▶ **CONSIGNA DADA**
Copia literalmente el pasaje del fragmento sobre la revelación de la identidad de Jesús, que aparece más abajo, comprendido entre "1. JUSTIFICACIÓN DE" y "irse desarrollando gradualmente.", ambos incluidos.
═══ FRAGMENTO DEL DOCUMENTO
1. JUSTIFICACIÓN DE NUESTRO ITINERARIO

Hablamos de un itinerario porque la revelación de la identidad de Jesús es un camino gradual. Es impensable que Jesús revelara de golpe y explícitamente su propia identidad a los discípulos y que éstos comprendieran todo, y con todas sus consecuencias. A primera vista, nos podrá parecer modesto el contenido de la fe de los testigos más primitivos, pero, ¿cómo podía revelar Jesús su propia identidad? ¿Podía hacerlo de una sola vez? ¿Habrían comprendido los discípulos una revelación de golpe? La fe inicial de los discípulos debía ser embrional. No podía sino ser embrional, pero estaba destinada a irse desarrollando gradualmente.

Carácter histórico de la revelación cristiana

«El Verbo se hizo carne» (Jn 1,14). Esta impactante afirmación declara que el cristianismo tiene sus raíces en la historia. El cristianismo no es una filosofía, un mito o una especulación; el cristianismo es un acontecimiento cuyas raíces se hunden en la historia de los hombres, y que tiene su centro en la revelación histórica de Dios en Jesús de Nazaret, es decir, en aquel concreto Hijo de María, que nació y vivió en un tiempo y en un lugar determinados.
══════
═══ INFORMACIÓN DADA
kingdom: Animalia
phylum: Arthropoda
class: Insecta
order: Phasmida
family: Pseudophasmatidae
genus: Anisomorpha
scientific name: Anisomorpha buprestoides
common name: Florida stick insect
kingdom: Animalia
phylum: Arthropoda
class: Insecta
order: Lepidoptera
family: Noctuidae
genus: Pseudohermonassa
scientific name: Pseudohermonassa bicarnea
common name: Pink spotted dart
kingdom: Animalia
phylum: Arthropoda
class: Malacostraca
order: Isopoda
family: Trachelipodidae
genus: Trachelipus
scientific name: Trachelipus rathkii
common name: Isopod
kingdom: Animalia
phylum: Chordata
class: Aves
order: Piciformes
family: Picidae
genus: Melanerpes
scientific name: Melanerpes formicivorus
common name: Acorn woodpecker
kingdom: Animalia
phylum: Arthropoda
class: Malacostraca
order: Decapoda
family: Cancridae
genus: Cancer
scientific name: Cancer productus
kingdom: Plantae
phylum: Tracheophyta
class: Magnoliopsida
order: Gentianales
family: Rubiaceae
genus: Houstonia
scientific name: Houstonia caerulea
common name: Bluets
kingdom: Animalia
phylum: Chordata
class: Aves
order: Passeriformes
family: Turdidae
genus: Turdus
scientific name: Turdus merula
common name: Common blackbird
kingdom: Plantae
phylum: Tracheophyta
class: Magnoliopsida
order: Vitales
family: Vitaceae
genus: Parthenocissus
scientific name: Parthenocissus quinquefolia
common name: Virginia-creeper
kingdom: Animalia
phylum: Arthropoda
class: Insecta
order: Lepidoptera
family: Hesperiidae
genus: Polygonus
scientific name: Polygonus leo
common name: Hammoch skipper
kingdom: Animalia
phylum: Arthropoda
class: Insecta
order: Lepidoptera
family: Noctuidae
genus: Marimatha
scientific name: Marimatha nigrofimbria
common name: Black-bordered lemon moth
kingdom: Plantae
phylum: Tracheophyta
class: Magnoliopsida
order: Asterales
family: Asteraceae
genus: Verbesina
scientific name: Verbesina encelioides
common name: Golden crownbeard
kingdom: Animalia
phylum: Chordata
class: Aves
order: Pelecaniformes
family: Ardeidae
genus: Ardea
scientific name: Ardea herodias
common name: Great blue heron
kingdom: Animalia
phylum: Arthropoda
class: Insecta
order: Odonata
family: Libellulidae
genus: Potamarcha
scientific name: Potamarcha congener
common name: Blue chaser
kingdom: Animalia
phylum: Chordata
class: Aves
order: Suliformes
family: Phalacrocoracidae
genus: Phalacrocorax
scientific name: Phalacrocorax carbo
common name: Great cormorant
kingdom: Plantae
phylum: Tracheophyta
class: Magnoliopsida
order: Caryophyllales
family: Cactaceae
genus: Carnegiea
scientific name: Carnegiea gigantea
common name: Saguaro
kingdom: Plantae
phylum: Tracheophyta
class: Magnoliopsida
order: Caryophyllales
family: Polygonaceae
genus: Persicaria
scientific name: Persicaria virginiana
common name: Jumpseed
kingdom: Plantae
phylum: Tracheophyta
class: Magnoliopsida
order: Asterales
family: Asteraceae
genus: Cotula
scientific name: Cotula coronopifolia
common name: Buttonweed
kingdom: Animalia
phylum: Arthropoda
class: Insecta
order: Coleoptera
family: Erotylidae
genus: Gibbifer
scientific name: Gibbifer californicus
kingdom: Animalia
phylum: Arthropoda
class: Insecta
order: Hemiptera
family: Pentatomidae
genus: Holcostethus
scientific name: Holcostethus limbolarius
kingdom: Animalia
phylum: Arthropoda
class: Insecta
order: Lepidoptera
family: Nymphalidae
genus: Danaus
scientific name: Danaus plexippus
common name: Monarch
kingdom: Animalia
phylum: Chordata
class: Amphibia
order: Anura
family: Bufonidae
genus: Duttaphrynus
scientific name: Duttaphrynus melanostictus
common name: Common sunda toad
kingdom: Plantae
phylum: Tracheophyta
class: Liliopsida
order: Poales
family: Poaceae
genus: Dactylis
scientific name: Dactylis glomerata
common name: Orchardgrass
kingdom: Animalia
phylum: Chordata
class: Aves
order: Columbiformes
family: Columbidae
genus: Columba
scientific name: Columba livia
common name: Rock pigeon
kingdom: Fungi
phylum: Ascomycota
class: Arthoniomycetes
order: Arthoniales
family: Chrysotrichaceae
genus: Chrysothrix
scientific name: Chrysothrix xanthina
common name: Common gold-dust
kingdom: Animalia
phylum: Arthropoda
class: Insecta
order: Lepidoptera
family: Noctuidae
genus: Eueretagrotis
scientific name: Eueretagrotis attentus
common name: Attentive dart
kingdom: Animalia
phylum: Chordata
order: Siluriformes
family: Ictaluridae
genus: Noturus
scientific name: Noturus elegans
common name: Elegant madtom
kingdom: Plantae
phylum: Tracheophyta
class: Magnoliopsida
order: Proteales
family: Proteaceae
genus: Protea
══════
▶ **SOLUCIÓN COMPLETA**
1. JUSTIFICACIÓN DE NUESTRO ITINERARIO

Hablamos de un itinerario porque la revelación de la identidad de Jesús es un camino gradual. Es impensable que Jesús revelara de golpe y explícitamente su propia identidad a los discípulos y que éstos comprendieran todo, y con todas sus consecuencias. A primera vista, nos podrá parecer modesto el contenido de la fe de los testigos más primitivos, pero, ¿cómo podía revelar Jesús su propia identidad? ¿Podía hacerlo de una sola vez? ¿Habrían comprendido los discípulos una revelación de golpe? La fe inicial de los discípulos debía ser embrional. No podía sino ser embrional, pero estaba destinada a irse desarrollando gradualmente.